One of the essential functions of an inhibition system is thus to efficiently prevent the hydrosilylation reaction for as long as necessary before activation. To do this, it may be necessary to use large amounts of inhibitor, which causes strong inhibition of the hydrosilylation catalyst. The consequence of this is that the rate of curing of the composition, even after activation, is slowed down, which is a major drawback from an industrial viewpoint since this especially makes it obligatory to reduce the coating speed and thus the rate of production.

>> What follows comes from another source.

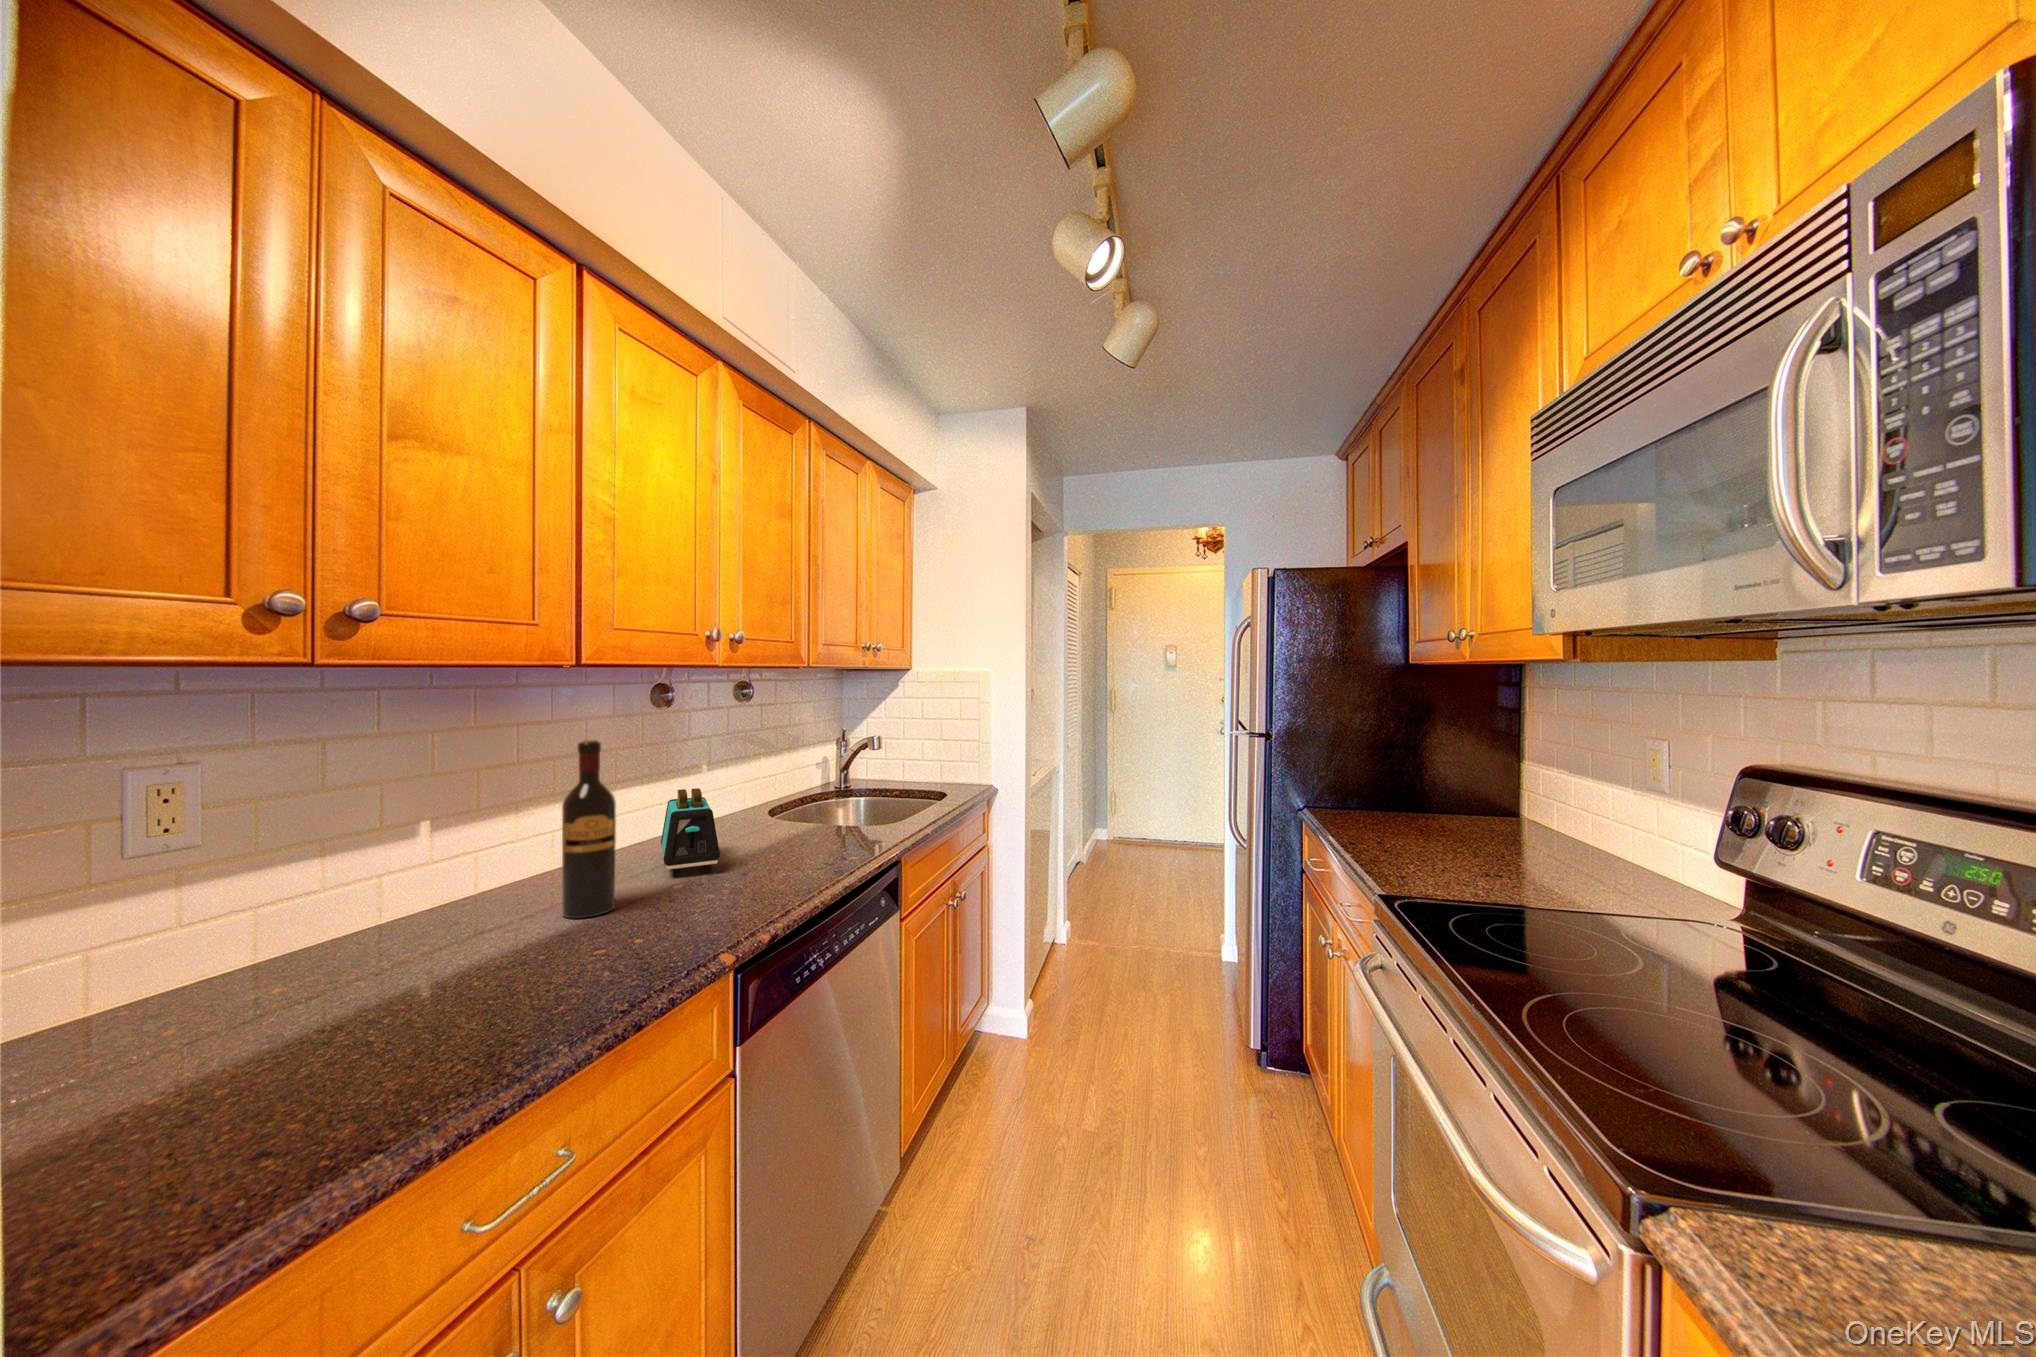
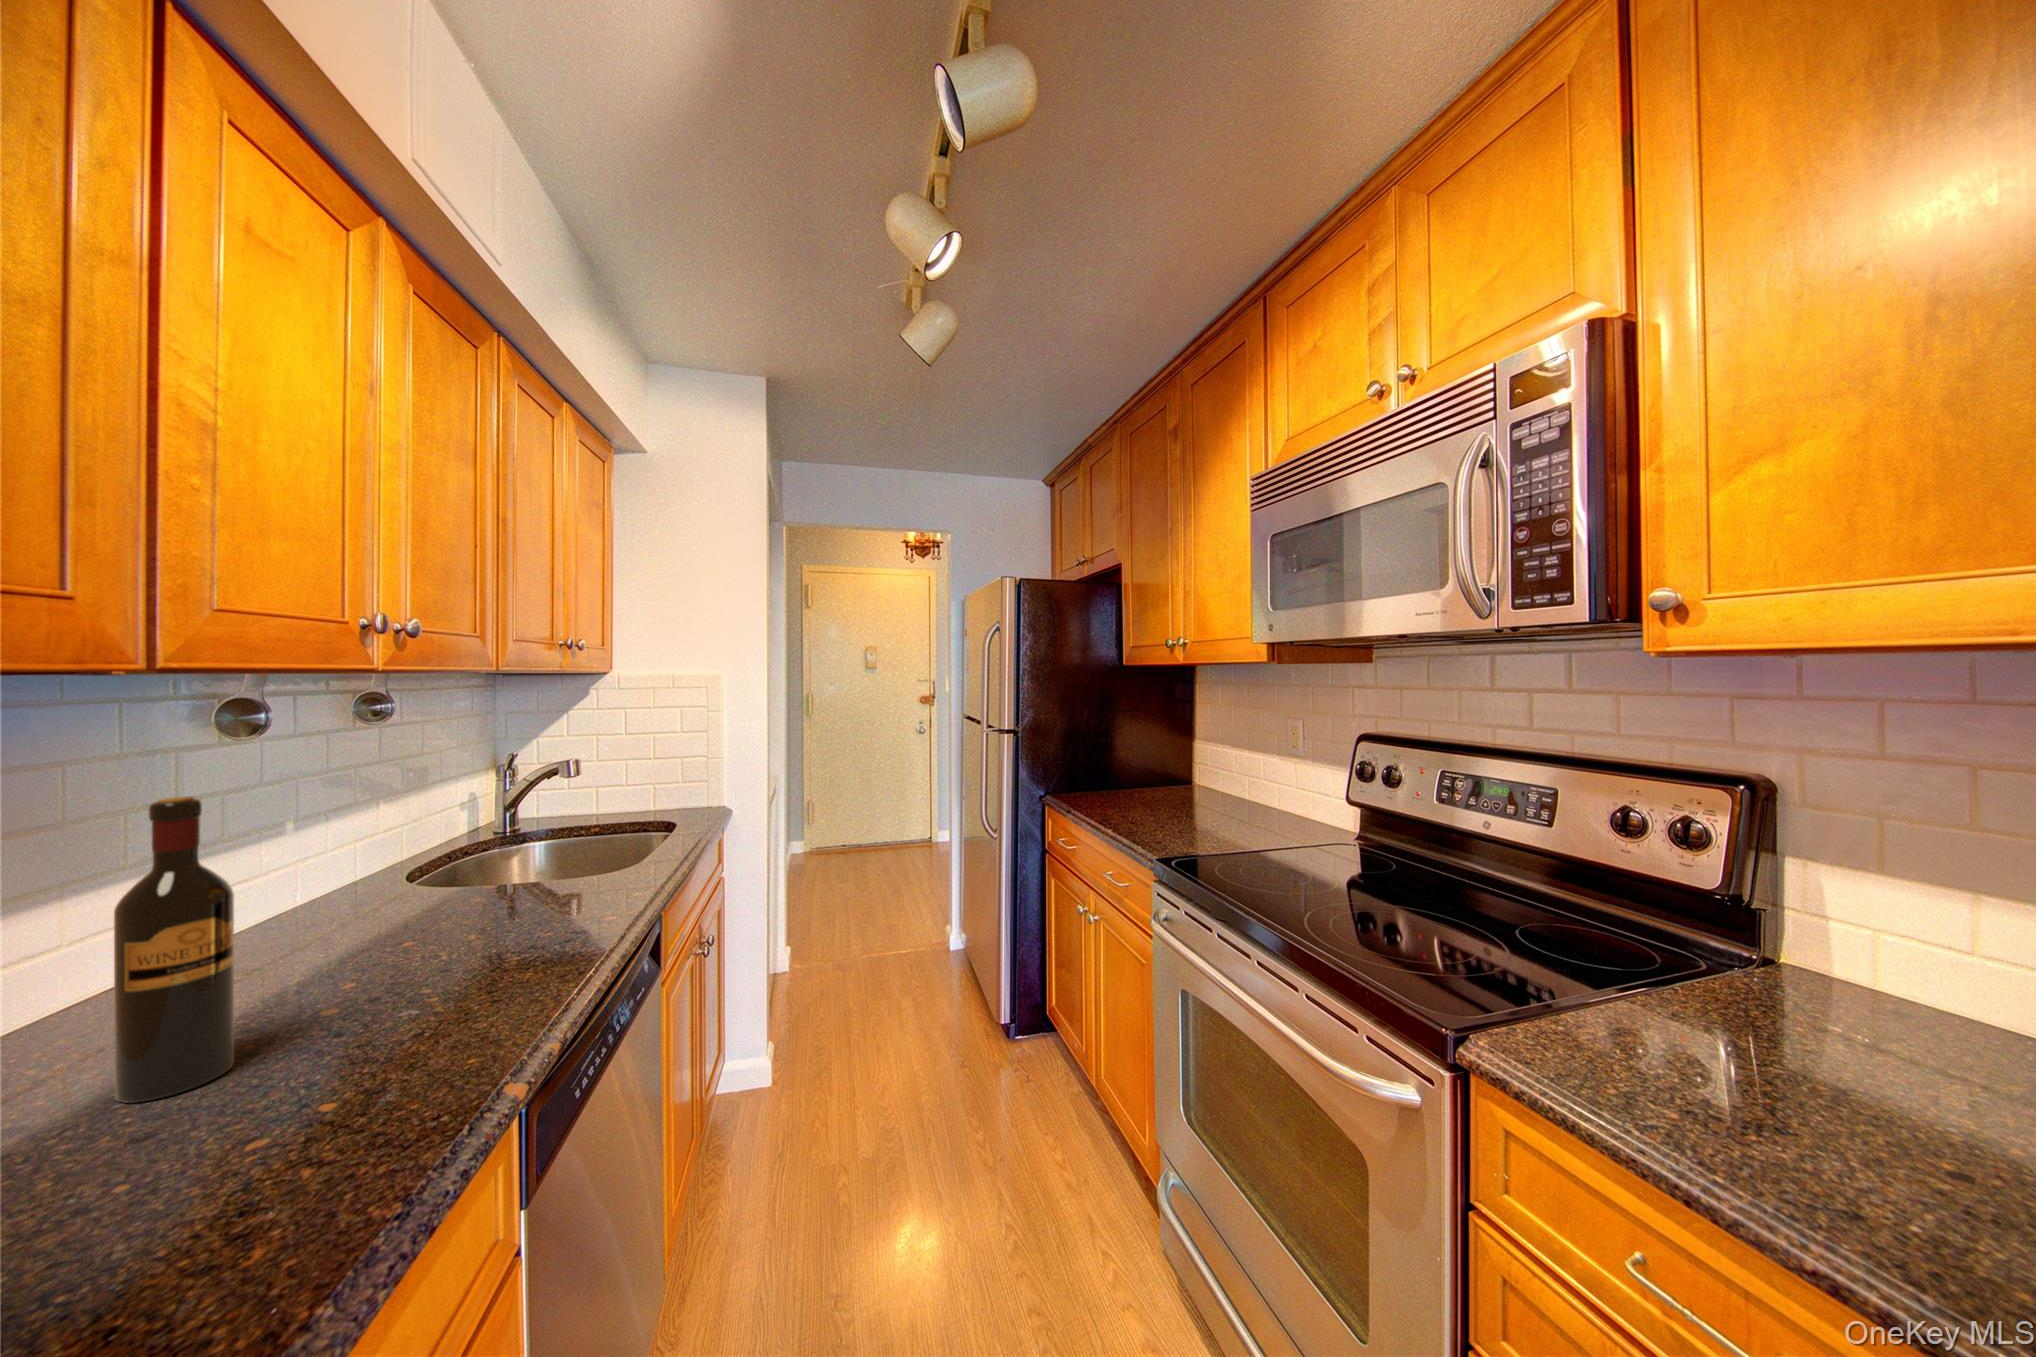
toaster: present [661,788,720,876] -> none [261,853,401,991]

It would therefore be advantageous to have available novel hydrosilylation inhibition systems that are deactivatable thermally or by UV irradiation. It is desired to have available hydrosilylation-curable silicone compositions containing an inhibition system that simultaneously makes it possible:                to inhibit the hydrosilylation reaction for as long as necessary before activation,        to ensure rapid removal of the inhibition at the time of activation, and        preferably, to ensure a high rate of crosslinking.